HGTC Sports Turf Management students mentored in field prep for major sporting events

When Notre Dame’s Fighting Irish brings its rivalry with the Navy’s Midshipmen south in 2016, there will most likely be some Horry Georgetown Technical College students in Jacksonville ahead of the game prepping EverBank Field.

HGTC professor Charles Granger broke the news Saturday morning, after returning with six students who spent last week preparing the home stadium of the Jacksonville Jaguars for the annual Georgia-Florida college football game. EverBank Field, the former Gator Bowl, has been the venue for the Gators vs. Bulldogs rivalry for the last 53 years.

“My boss doesn’t even know this yet but we’ve been invited next year to the Georgia-Florida game and the Navy-Notre Dame game,” Granger said.

Granger said the invitations come from relationships developed between HGTC’s growing Sports Turf Management program and the SMG/Jacksonville Jaguars Sports Turf Mentorship program. The school offers the only associate degree in Golf and Sports Turf Management in South Carolina. The curriculum prepares students for entry-level employment with sports venues in positions as a superintendent, assistant superintendent or foreman. Additional employment areas include turf management, sod production, turf products sales positions and park management.

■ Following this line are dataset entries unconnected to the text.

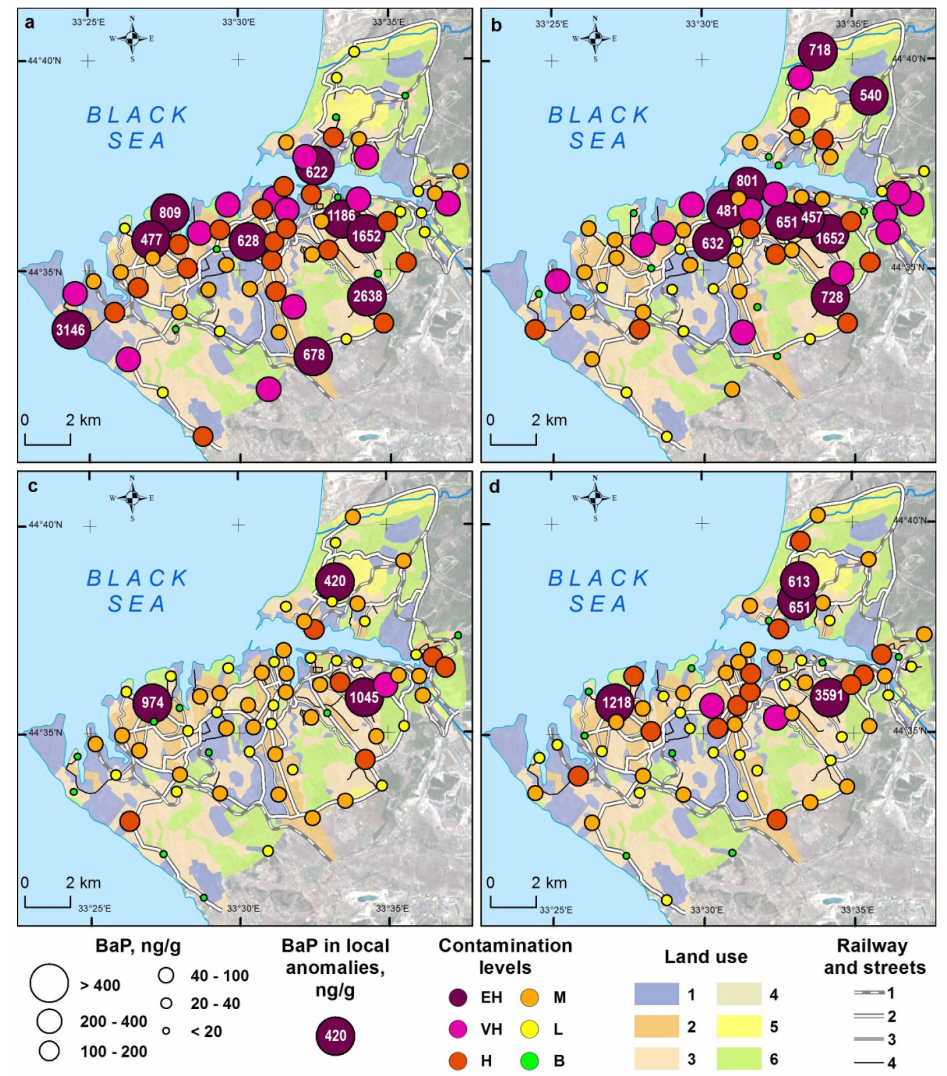
Figure 5. Distribution of BaP in soils ( a ) and their PM 10 particles ( b ), road dust ( c ) and its PM 10 particles ( d ) within the territory of Sebastopol. Contamination levels: EH—extremely high, VH— very high, H—high, M—moderate, L—low, B—background. Land use zones: 1—industrial, 2— multi-storey residential, 3—low-rise residential, 4—residential and recreational, 5—agrogenic, 6— recreational. Railway (1) and streets with: 2—large roads, 3—medium roads, 4—small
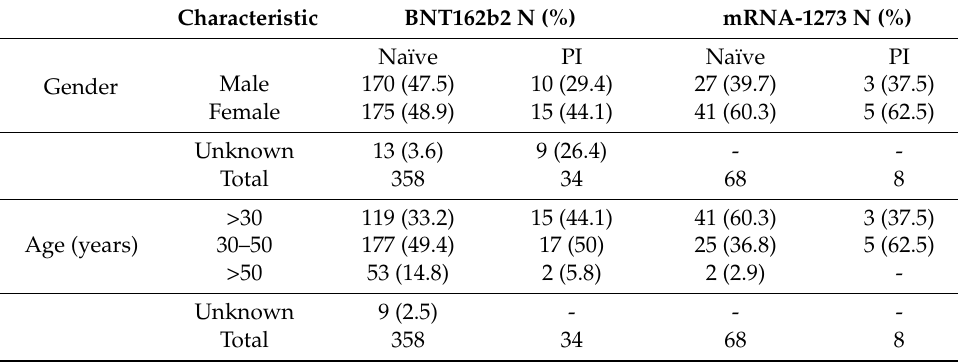
Table 1. Demographic characteristics of the study sample ( n =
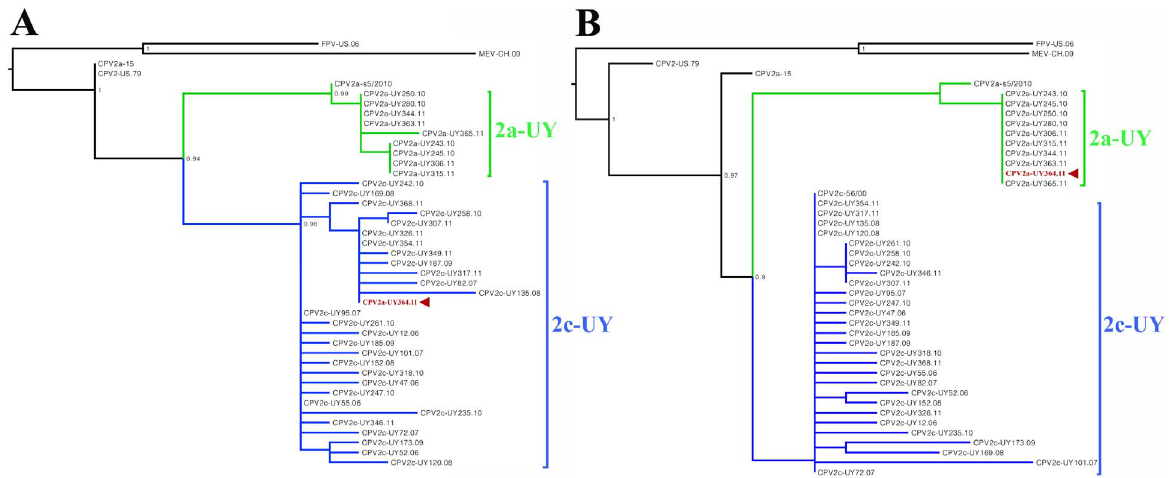
Figure 2. Phylogenetic incongruence analysis. Phylogenetic reconstructions were performed with non-recombinant fragments of the 4269-bp CPV coding region containing nt 1–2500 (A), and nt 2501–4269 (B). The 364-rec strain (arrowhead) associates with both the CPV-2c (A) and CPV-2a (B) clades. 2a-UY: Uruguayan CPV-2a clade; 2c-UY: Uruguayan CPV-2c clade; FPV-US.06: feline panleukopenia virus (EU659115); MEV-CH.09: mink enteritis virus (FJ592174); CPV2-US.79: Canine parvovirus type 2 (M38245); CPV2a-15 United States 2a isolate (M24003); CPV2a-s5/2010 Chinese 2a isolate (KF638400.1). CPV2c-56/00 Italian 2c isolate. CH: China; US: United States; UY: Uruguay.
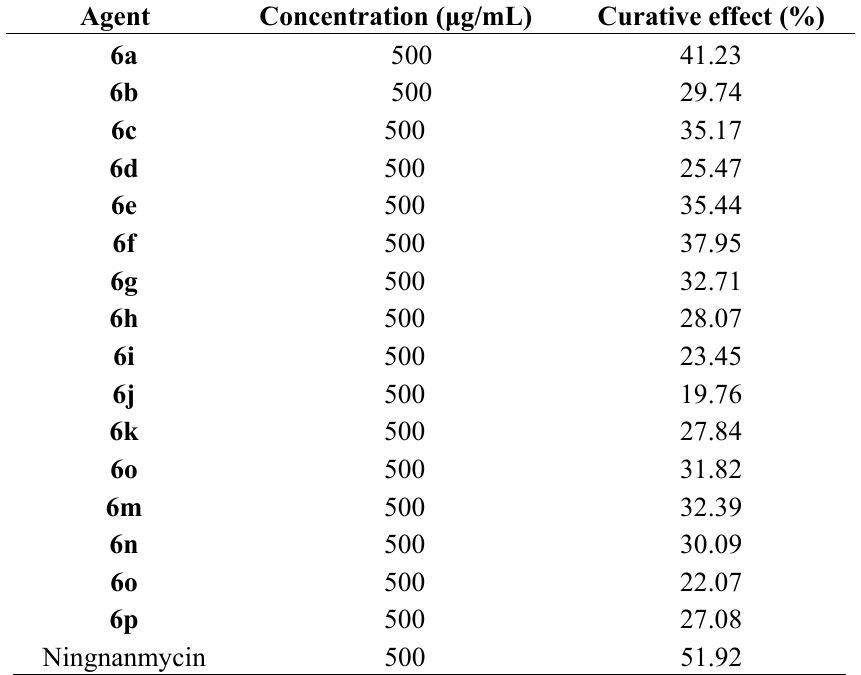
Table 3. The curative effect of the compounds 6a – p against TMV in vivo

Granger added that being able to provide students with hands-on experience preparing fields for play at major events like the one in Jacksonville is what sets the HGTC program apart.

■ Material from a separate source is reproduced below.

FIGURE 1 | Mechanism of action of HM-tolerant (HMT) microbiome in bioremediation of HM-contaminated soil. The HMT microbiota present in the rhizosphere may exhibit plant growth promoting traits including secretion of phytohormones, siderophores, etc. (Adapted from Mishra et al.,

“In the world of education, we are asked to work on recruitment, retention and completion,” Granger said. “We can do that when we are able to take students to world class facilities like this.”

Granger said the HGTC program requires students complete internships that often result in career jobs after graduation. While the program, developed about seven years ago, focuses on training students for the local golf and sports industry market that includes TicketReturn.com field at Pelican’s Ballpark and and fields at Coastal Carolina University, it has provided opportunities for students to intern as far away as China. Graduates have also obtained interviews and jobs for teams outside the area, among them the New York Jets, the Boston Red Sox, the Cincinnati Reds and Clemson University.

“Quite frankly these are very knowledgeable [students] with some awesome experience and this (visit to Florida) just added to it,” Granger said. He said while the students would no doubt be glued to the TV watching Saturday’s game to see the results of their field prep efforts, it was hard work.

“These kids were covered in paint. There was nothing pretty about it,” Granger said, adding the students went to work at 5 a.m. and worked until 9 or 10 p.m. performing physically demanding tasks. And, while HGTC has had no females in the program to date, Granger said there are female field managers currently with the Detroit Tigers and the Baltimore Orioles.

Rick McGuinnes, department chair, said the school’s turf management program developed out of the golf course management program and has continued to grow while golf has leveled out.

There are currently 60 students in the program and each performs an eight-week paid internship during the summer across the U.S. and even China.

“There is so much competition for these students. They are housed and are paid well, unlike many internships. A lot of these internships lead to future positions with the clubs that hire them back as second or first assistants to the superintendents,” McGuinnes said.

McGuinnes said the jobs market has opened up for these graduates as more schools invest in the quality of their football fields.

“It used to be the high school coach and students were out prepping the field,” Granger said. “But today they have invested a lot more in their fields and it takes a professional to take care of them.”

To help students train locally, HGTC has developed relationships with CCU to use their fields for laboratories. The school also hired Corey Russell, sports field manager for the Pelicans baseball team, as an adjunct professor and much training takes place on the baseball field.

“It’s a good relationship and we really pride ourselves in providing hands-on experience,” McGuinnes said. He noted that the school’s administration has been extremely supportive of the sometimes weeklong trips students and Granger or golf instructor Ashley Wilkinson take to work with PGA professionals at places like the Masters Golf Tournament in Augusta, Ga., and at Jacksonville.

“It gets them into these settings so they can see what we are teaching and students come back pumped up for class,” he said. “What separates our program from others are the opportunities. There is nothing like being there and seeing it. As they watch the game, they will be saying ‘that’s what we painted; that’s what we did.”